The stars, like dust, encircle me In the living mists of light; And all of space I seem to see In one vast burst of sight.

Latest

Hail the Dragon

For those who may not yet know, SpaceX Dragon capsule docked successfully with the International Space Station (ISS) yesterday, the first commercial spacecraft to do so. With it opened a new era of human spaceflight, the era of commercial development. Now for 20 million dollar you can buy yourself a ticket to space. Yes. Now you can. But it means far more than that, it mean that one man’s dream has come true, he has succeed in doing what no one (8 years ago) thought it was possible. It is a story of besting ridicule and pessimism, a story of sticking to your dream against all odds.

But it means far more still.

Many would not remember the first moments of commercial airlines (I certainly don’t), but perhaps it also had been criticized to be not cost-effective and whatnot, and look what happens today. I daresay the same will happen to spaceflight, there will be doubters for sure, but this is just a first step, a step from zero to one, and everything will follow. I am optimistic that within my lifetime spaceflight will be just as real as air travel.

I almost feel a need to see all that happen, why? Because I believe our future lies in space, one day earth will be too crowded, too dry, too this and that; and if space travel is not mature when that time comes, humanity will suffer. Many have blamed humans for the ruin the Earth is now, and one day even the brightest among us will cease to find solutions upon our mother planet. Many leaders today are too myopic to realise that our real long-term solutions lies in space, but take heart in knowing that in 2012, someone saw the need to start looking for solutions in space and made the first attempt to do just that.

Commercial spaceflight is the first step to colonization of neighbouring bodies such as the Moon or Mars, a prelude to the distant possibility of interstellar travel. All these may sound like science fiction today, but it surely will be the science of tomorrow.

• _RECORDS PROVIDED_:
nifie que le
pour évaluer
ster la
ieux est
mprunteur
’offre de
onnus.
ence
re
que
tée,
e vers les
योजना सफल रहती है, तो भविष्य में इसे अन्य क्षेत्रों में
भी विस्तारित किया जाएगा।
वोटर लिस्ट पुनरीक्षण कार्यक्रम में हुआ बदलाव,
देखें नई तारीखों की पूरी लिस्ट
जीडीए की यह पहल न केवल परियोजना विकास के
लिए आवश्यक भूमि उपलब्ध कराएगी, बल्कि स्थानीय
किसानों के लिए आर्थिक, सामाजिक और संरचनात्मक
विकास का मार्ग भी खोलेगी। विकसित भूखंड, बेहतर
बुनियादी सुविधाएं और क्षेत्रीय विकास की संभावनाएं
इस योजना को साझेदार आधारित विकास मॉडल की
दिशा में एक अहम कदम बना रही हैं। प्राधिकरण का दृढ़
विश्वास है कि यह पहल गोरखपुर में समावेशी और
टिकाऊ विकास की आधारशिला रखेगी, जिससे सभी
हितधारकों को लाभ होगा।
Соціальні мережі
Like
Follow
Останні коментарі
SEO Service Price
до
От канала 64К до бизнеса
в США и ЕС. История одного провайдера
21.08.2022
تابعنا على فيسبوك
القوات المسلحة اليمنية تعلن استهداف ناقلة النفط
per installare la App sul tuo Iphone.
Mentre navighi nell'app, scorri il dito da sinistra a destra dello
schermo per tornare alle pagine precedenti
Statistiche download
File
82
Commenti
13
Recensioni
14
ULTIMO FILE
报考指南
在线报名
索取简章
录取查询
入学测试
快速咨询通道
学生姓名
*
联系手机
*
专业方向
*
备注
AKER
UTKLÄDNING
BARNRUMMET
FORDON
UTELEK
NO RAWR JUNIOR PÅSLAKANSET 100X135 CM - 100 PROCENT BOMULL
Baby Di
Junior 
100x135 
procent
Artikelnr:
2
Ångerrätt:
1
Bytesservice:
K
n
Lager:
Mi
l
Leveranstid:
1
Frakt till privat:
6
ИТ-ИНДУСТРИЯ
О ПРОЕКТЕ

• _REQUIRED ACTION 1_: In the post about the Dragon capsule, what distinction did the SpaceX Dragon earn when it docked with the International Space Station?
• _REQUIRED ACTION 2_: Using the post about the Dragon capsule, explain why the writer feels a need to see spaceflight become as real as air travel.

• _EXERCISE SOLUTION 1_: It was the first commercial spacecraft to dock with the International Space Station.

• _EXERCISE SOLUTION 2_: The writer believes humanity's future lies in space, because one day Earth will be too crowded, too dry and otherwise unable to provide solutions. If space travel is not mature when that time comes, humanity will suffer.